Note: Continuous variables reported as median (IQR), categorical variables reported as n (%).
Abbreviations: BMI, body mass index; MMF, mycophenolate mofetil; SCr, serum creatinine.
^aCOVID-19 symptom severity defined by the National Institutes of Health.
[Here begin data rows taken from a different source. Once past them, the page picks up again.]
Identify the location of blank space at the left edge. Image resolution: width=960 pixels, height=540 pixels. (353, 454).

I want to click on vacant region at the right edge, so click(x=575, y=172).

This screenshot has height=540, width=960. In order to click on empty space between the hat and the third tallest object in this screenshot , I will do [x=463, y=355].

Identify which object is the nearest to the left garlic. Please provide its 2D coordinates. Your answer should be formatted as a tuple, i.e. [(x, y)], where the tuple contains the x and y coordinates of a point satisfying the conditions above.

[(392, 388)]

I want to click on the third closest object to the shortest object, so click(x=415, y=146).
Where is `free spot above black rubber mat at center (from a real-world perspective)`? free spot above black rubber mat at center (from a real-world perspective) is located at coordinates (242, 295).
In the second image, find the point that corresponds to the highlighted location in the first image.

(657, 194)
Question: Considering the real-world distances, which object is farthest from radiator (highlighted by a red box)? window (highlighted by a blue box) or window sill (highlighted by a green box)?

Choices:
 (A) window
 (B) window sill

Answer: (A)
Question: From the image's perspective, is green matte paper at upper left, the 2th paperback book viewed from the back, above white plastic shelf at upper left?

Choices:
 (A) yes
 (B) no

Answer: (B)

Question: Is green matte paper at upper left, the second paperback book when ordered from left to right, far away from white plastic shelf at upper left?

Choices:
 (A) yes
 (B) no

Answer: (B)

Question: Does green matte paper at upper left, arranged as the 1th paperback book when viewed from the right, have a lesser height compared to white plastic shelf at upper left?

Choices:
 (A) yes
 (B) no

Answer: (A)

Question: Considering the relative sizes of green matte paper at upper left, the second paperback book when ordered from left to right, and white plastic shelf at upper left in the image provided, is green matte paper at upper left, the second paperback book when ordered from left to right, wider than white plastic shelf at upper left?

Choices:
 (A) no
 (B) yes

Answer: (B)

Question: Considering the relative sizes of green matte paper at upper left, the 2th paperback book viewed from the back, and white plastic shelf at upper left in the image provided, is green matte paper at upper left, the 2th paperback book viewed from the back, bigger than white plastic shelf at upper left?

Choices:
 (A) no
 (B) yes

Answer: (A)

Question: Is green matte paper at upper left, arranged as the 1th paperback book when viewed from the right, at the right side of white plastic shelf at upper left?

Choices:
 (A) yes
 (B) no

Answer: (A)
^bDefined as at least 1 mg/kg prednisone equivalents (associated with treatment of allograft rejection).

Table 2. Secondary outcomes through day 30
	Nirmatrelvir/ritonavir (N = 28)	Sotrovimab (N = 51)	No treatment (N = 75)	p-value
Time from symptom onset to hospitalization (days)	17.5 (6–28)	13.5 (12–21)	10 (7–12)	.217
AKI^a
No AKI	27 (96.4)	44 (89.8)	54 (72)	.017
Stage 1	1 (3.6)	1 (2)	14 (18.7)
Stage 2	0 (0)	2 (4.1)	2 (2.7)
Stage 3	0 (0)	2 (4.1)	5 (6.7)
Oxygen requirement
No oxygen requirement	26 (92.9)	49 (96.1)	62 (82.7)	.172
Supplemental oxygen	2 (7.1)	2 (3.9)	9 (12)
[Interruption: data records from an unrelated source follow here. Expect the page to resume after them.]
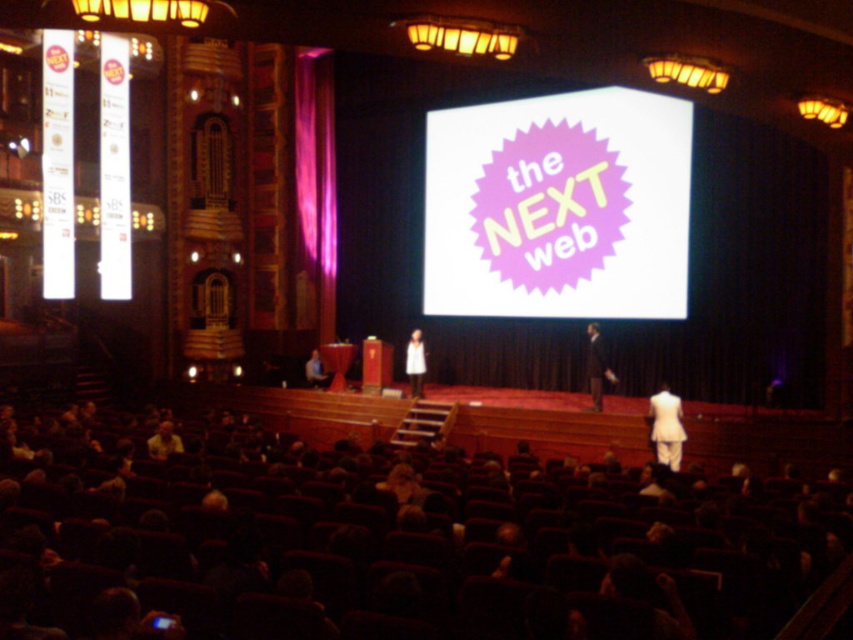
Question: Does white suit at center come behind light brown leather jacket at lower center?

Choices:
 (A) no
 (B) yes

Answer: (A)

Question: From the image, what is the correct spatial relationship of dark brown leather chair at center in relation to pink velvet curtain at center?

Choices:
 (A) below
 (B) above

Answer: (A)

Question: Which point is closer to the camera?

Choices:
 (A) (340, 572)
 (B) (416, 330)
 (C) (306, 234)
 (D) (175, 448)

Answer: (A)

Question: Which point is closer to the camera?

Choices:
 (A) dark brown leather chair at center
 (B) light brown leather jacket at lower left
 (C) white fabric dress at lower right
 (D) pink velvet curtain at center

Answer: (A)

Question: Considering the real-world distances, which object is closest to the dark brown leather chair at center?

Choices:
 (A) pink velvet curtain at center
 (B) light brown leather jacket at lower center
 (C) light brown leather jacket at lower left

Answer: (C)

Question: Can you confirm if white suit at center is smaller than light brown leather jacket at lower left?

Choices:
 (A) yes
 (B) no

Answer: (B)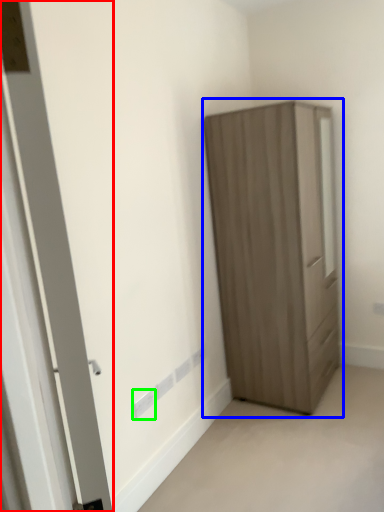
Question: Which object is positioned farthest from door (highlighted by a red box)? Select from cupboard (highlighted by a blue box) and electric outlet (highlighted by a green box).

Choices:
 (A) cupboard
 (B) electric outlet

Answer: (A)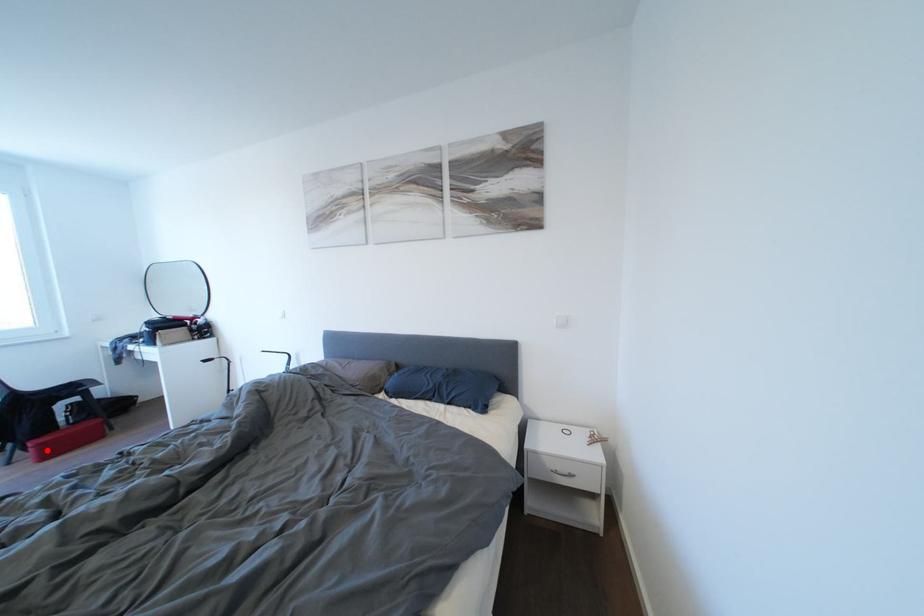
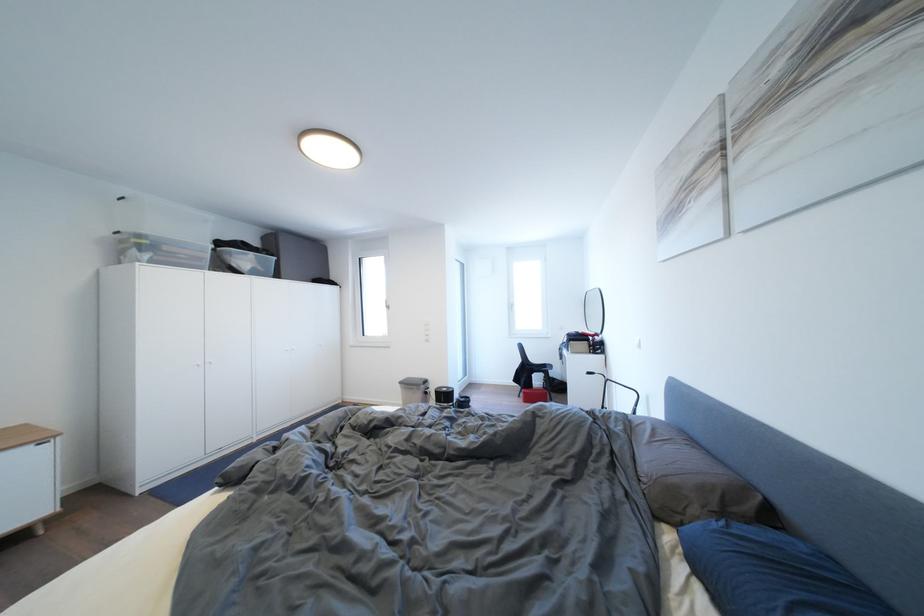
Find the pixel in the second image that matches the highlighted location in the first image.

(532, 398)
Mechanical ventilation	0 (0)	0 (0)	4 (5.3)
Other COVID-19 agents used
Remdesivir	2 (7.1)	2 (3.9)	16 (21.6)	.011
Dexamethasone	2 (7.1)	2 (3.9)	16 (21.6)	.011
Tocilizumab/baricitinib	0 (0)	0 (0)	1 (1.3)	1.000
Acute rejection episode^b	0 (0)	0 (0)	1 (1.3)	1.000

Note: All variables as reported as n (%).
Abbreviation: AKI, acute kidney injury.
^aAcute kidney injury defined according to the Acute Kidney Injury Network classification.
^bSuspected rejection episode, not biopsy-confirmed.